Diageo, the world's biggest alcoholic drinks group, said sales growth improved in Europe and Asia-Pacific, but held its annual operating profit growth target at 8% due to higher marketing costs.
The British maker of Smirnoff vodka, Johnnie Walker whisky and Guinness beer said on Thursday the uptick in sales growth in early 2007 would see the group's underlying sales for its full year to end-June rise higher than the 6% increase in the first half.
Analysts said there would be little need to change forecasts, since the company made no change in its profit outlook in the trading statement near its financial year end of June 30.

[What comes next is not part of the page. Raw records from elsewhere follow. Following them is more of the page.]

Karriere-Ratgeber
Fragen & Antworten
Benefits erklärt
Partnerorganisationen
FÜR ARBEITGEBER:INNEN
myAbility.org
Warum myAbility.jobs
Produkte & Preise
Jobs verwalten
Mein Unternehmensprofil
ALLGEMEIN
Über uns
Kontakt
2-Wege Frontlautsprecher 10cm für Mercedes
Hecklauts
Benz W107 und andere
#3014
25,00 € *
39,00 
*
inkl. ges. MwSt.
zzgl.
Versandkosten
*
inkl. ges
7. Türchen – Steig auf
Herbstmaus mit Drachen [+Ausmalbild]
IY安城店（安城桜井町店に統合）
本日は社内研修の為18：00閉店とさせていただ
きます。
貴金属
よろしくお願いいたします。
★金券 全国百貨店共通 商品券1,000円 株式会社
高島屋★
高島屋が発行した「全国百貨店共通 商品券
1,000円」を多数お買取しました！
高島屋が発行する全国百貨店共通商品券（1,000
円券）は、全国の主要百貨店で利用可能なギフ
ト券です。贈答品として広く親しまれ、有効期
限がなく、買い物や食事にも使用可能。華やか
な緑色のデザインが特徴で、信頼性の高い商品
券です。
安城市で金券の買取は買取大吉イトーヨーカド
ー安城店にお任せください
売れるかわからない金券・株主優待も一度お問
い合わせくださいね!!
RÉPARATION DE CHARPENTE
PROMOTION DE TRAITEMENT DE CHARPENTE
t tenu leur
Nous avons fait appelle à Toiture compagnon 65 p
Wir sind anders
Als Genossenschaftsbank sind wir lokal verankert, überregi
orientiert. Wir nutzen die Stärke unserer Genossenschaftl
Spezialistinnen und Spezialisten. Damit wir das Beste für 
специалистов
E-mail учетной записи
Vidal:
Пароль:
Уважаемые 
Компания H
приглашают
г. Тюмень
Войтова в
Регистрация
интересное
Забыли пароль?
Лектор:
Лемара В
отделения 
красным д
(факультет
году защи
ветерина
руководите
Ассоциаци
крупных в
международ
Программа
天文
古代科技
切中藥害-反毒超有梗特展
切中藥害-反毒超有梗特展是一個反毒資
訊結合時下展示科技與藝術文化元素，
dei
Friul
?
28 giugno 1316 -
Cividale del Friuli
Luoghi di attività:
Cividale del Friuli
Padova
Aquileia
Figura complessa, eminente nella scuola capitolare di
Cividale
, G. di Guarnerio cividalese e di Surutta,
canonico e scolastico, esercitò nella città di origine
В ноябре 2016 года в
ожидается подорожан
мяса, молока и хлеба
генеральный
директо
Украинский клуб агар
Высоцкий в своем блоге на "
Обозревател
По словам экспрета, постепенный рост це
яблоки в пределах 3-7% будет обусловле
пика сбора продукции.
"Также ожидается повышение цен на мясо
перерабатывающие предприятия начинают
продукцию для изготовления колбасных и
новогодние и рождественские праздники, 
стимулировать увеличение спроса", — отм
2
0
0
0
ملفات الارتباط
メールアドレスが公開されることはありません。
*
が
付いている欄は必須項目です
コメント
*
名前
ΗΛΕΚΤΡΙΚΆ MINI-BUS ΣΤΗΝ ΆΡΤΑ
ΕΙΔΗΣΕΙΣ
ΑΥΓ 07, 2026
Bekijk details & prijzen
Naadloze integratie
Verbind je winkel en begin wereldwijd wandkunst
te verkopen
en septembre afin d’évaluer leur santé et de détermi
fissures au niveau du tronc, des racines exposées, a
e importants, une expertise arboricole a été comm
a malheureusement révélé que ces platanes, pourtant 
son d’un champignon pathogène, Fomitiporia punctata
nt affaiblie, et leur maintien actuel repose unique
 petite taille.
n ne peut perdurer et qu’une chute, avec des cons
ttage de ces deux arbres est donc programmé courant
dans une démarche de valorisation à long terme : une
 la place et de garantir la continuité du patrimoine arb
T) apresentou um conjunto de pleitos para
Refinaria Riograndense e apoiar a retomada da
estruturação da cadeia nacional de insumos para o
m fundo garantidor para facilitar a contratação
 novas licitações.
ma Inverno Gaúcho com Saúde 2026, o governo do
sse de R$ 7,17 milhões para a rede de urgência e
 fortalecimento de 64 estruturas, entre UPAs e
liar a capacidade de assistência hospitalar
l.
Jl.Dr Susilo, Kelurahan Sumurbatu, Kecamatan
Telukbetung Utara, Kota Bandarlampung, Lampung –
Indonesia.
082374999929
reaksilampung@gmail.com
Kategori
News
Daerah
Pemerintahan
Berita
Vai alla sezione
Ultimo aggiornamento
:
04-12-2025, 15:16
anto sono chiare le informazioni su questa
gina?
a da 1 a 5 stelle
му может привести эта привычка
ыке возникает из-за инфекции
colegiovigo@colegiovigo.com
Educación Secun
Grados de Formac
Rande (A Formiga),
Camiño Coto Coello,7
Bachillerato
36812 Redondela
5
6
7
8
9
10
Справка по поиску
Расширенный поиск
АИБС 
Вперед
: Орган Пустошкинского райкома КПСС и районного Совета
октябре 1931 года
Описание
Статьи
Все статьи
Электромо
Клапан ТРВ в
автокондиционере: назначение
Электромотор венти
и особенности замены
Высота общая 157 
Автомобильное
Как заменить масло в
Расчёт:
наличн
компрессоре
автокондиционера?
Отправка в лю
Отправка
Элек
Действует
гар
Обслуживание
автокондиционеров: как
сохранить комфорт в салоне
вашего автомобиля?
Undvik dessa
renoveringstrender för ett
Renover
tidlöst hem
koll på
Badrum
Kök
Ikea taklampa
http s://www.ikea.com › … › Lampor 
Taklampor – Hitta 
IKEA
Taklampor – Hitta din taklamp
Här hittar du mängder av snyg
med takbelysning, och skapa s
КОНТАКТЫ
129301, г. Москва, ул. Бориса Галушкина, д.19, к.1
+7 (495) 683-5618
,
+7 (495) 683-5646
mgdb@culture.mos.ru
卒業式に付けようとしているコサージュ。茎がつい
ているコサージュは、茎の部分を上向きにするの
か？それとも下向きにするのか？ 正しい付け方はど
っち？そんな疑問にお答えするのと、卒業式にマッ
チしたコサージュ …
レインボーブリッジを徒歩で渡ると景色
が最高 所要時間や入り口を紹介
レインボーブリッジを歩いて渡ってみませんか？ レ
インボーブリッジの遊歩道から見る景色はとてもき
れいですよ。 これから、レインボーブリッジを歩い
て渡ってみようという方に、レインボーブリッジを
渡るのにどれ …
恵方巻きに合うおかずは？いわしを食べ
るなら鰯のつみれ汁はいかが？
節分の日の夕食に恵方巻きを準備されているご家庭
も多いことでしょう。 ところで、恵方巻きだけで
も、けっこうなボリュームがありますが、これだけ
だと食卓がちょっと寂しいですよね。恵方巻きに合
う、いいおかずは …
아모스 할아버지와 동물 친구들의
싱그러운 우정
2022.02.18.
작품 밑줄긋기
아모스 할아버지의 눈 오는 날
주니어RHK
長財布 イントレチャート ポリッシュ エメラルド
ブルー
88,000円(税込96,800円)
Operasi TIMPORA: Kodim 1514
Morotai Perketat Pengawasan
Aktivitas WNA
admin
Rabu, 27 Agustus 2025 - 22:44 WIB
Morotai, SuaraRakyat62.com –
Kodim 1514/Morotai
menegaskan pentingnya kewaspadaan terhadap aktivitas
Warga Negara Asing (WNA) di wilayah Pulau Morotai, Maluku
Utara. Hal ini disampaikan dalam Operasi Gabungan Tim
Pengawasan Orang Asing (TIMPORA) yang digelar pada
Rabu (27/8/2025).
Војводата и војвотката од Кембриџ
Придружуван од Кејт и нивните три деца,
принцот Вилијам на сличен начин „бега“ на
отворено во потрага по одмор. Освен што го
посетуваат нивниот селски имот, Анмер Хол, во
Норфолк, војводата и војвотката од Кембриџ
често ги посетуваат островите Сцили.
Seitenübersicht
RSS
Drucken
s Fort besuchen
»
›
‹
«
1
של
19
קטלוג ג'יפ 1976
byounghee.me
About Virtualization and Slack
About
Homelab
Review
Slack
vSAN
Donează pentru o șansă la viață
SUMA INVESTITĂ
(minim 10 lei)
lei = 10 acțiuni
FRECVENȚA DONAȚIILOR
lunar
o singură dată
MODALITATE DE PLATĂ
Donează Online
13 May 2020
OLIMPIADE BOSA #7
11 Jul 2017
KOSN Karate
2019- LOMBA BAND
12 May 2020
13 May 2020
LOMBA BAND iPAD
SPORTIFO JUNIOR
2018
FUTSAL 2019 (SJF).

Its shares were down 1.3% in a slightly firmer London market.
"While Diageo's total organic net sales growth in the full year is expected to be higher than in the first half, operating profit growth will be in line with the first half performance of 8%," Chief Executive Paul Walsh said in the statement.
The group said it expects exchange rates, mainly the weaker dollar, will trim 90 million pounds off operating profits in the current year, and slice 40 million pounds off operating profits in its next year to end-June 2008.
Cazenove said the statement was in line with expectations with no change to guidance on profits growth and exchange rate effects, but the group had seen an encouraging increase in its top-line sales growth.
The broker left its earnings per share forecasts unchanged at 55.7p for the year to June 2007 and at 61.4p for the year to June 2008.
The group, which also makes Captain Morgan rum, Baileys liqueur and Jose Cuervo tequila, said it continue to outperform its markets in North America, and saw more than 10% sales growth in Asia-Pacific and in its International region -- covering Latin America, Africa and the Middle East.
Diageo also reiterated that it has returned 1.4 billion pounds ($2.79 billion) to shareholders via a share buyback program in the year to end-June 2007.
It expects to publish its full-year results on Aug. 30.